> **Your instructions**: Copy out the entries that follow exactly, leaving out the pictures.

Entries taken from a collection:
+ + + +

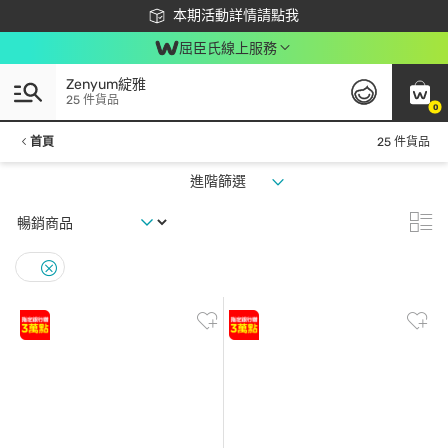
下載app最高回饋$350
本期活動詳情請點我
屈臣氏線上服務
Zenyum綻雅
25 件貨品
0
首頁
25 件貨品
進階篩選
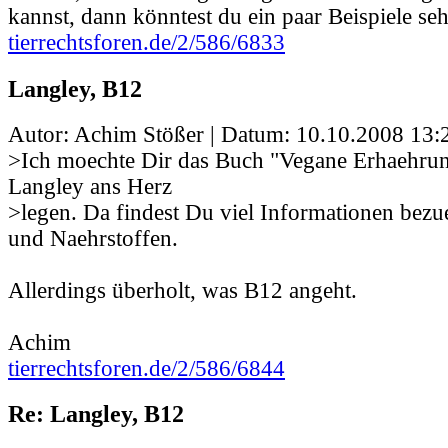
kannst, dann könntest du ein paar Beispiele se
tierrechtsforen.de/2/586/6833
Langley, B12
Autor: Achim Stößer | Datum:
10.10.2008 13:
>Ich moechte Dir das Buch "Vegane Erhaehrun
Langley ans Herz
>legen. Da findest Du viel Informationen bez
und Naehrstoffen.
Allerdings überholt, was B12 angeht.
Achim
tierrechtsforen.de/2/586/6844
Re: Langley, B12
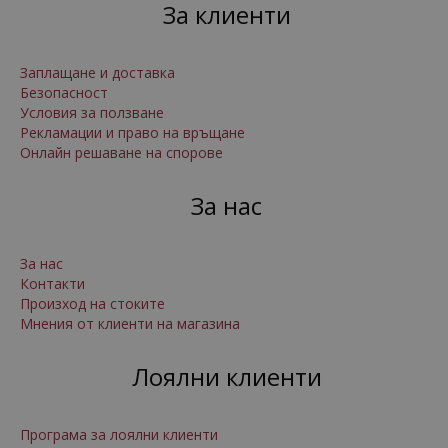
За клиенти
Заплащане и доставка
Безопасност
Условия за ползване
Рекламации и право на връщане
Онлайн решаване на спорове
За нас
За нас
Контакти
Произход на стоките
Мнения от клиенти на магазина
Лоялни клиенти
Програма за лоялни клиенти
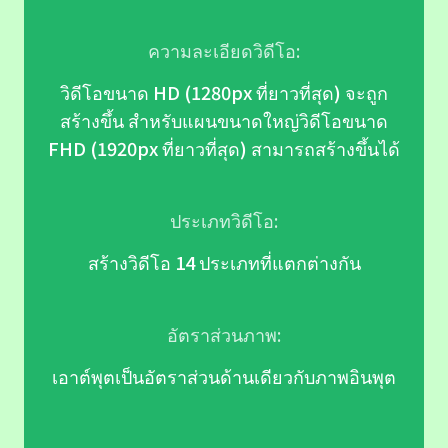
ความละเอียดวิดีโอ:
วิดีโอขนาด HD (1280px ที่ยาวที่สุด) จะถูก
สร้างขึ้น สำหรับแผนขนาดใหญ่วิดีโอขนาด
FHD (1920px ที่ยาวที่สุด) สามารถสร้างขึ้นได้
ประเภทวิดีโอ:
สร้างวิดีโอ 14 ประเภทที่แตกต่างกัน
อัตราส่วนภาพ:
เอาต์พุตเป็นอัตราส่วนด้านเดียวกับภาพอินพุต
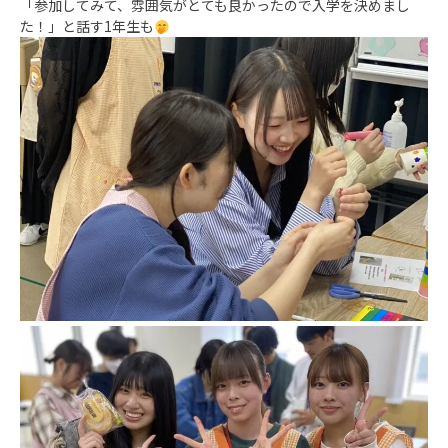
「参加してみて、雰囲気がとても良かったので入学を決めまし
た！」と話す1年生も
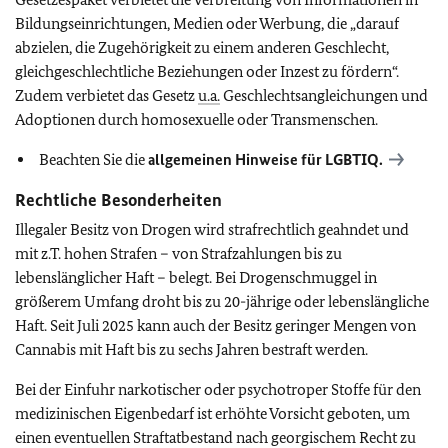
Bildungseinrichtungen, Medien oder Werbung, die „darauf
abzielen, die Zugehörigkeit zu einem anderen Geschlecht,
gleichgeschlechtliche Beziehungen oder Inzest zu fördern“.
Zudem verbietet das Gesetz
u.a.
Geschlechtsangleichungen und
Adoptionen durch homosexuelle oder Transmenschen.
Beachten Sie die
allgemeinen Hinweise für
LGBTIQ
.
Rechtliche Besonderheiten
Illegaler Besitz von Drogen wird strafrechtlich geahndet und
mit z.T. hohen Strafen – von Strafzahlungen bis zu
lebenslänglicher Haft – belegt. Bei Drogenschmuggel in
größerem Umfang droht bis zu 20-jährige oder lebenslängliche
Haft. Seit Juli 2025 kann auch der Besitz geringer Mengen von
Cannabis mit Haft bis zu sechs Jahren bestraft werden.
Bei der Einfuhr narkotischer oder psychotroper Stoffe für den
medizinischen Eigenbedarf ist erhöhte Vorsicht geboten, um
einen eventuellen Straftatbestand nach georgischem Recht zu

+ + + +

> **Answer to this exercise**:
下載app最高回饋$350
本期活動詳情請點我
屈臣氏線上服務
Zenyum綻雅
25 件貨品
0
首頁
25 件貨品
進階篩選
kannst, dann könntest du ein paar Beispiele se
tierrechtsforen.de/2/586/6833
Langley, B12
Autor: Achim Stößer | Datum:
10.10.2008 13:
>Ich moechte Dir das Buch "Vegane Erhaehrun
Langley ans Herz
>legen. Da findest Du viel Informationen bez
und Naehrstoffen.
Allerdings überholt, was B12 angeht.
Achim
tierrechtsforen.de/2/586/6844
Re: Langley, B12
За клиенти
Заплащане и доставка
Безопасност
Условия за ползване
Рекламации и право на връщане
Онлайн решаване на спорове
За нас
За нас
Контакти
Произход на стоките
Мнения от клиенти на магазина
Лоялни клиенти
Програма за лоялни клиенти
ความละเอียดวิดีโอ:
วิดีโอขนาด HD (1280px ที่ยาวที่สุด) จะถูก
สร้างขึ้น สำหรับแผนขนาดใหญ่วิดีโอขนาด
FHD (1920px ที่ยาวที่สุด) สามารถสร้างขึ้นได้
ประเภทวิดีโอ:
สร้างวิดีโอ 14 ประเภทที่แตกต่างกัน
อัตราส่วนภาพ:
เอาต์พุตเป็นอัตราส่วนด้านเดียวกับภาพอินพุต
「参加してみて、雰囲気がとても良かったので入学を決めまし
た！」と話す1年生も
Bildungseinrichtungen, Medien oder Werbung, die „darauf
abzielen, die Zugehörigkeit zu einem anderen Geschlecht,
gleichgeschlechtliche Beziehungen oder Inzest zu fördern“.
Zudem verbietet das Gesetz
u.a.
Geschlechtsangleichungen und
Adoptionen durch homosexuelle oder Transmenschen.
Beachten Sie die
allgemeinen Hinweise für
LGBTIQ
.
Rechtliche Besonderheiten
Illegaler Besitz von Drogen wird strafrechtlich geahndet und
mit z.T. hohen Strafen – von Strafzahlungen bis zu
lebenslänglicher Haft – belegt. Bei Drogenschmuggel in
größerem Umfang droht bis zu 20-jährige oder lebenslängliche
Haft. Seit Juli 2025 kann auch der Besitz geringer Mengen von
Cannabis mit Haft bis zu sechs Jahren bestraft werden.
Bei der Einfuhr narkotischer oder psychotroper Stoffe für den
medizinischen Eigenbedarf ist erhöhte Vorsicht geboten, um
einen eventuellen Straftatbestand nach georgischem Recht zu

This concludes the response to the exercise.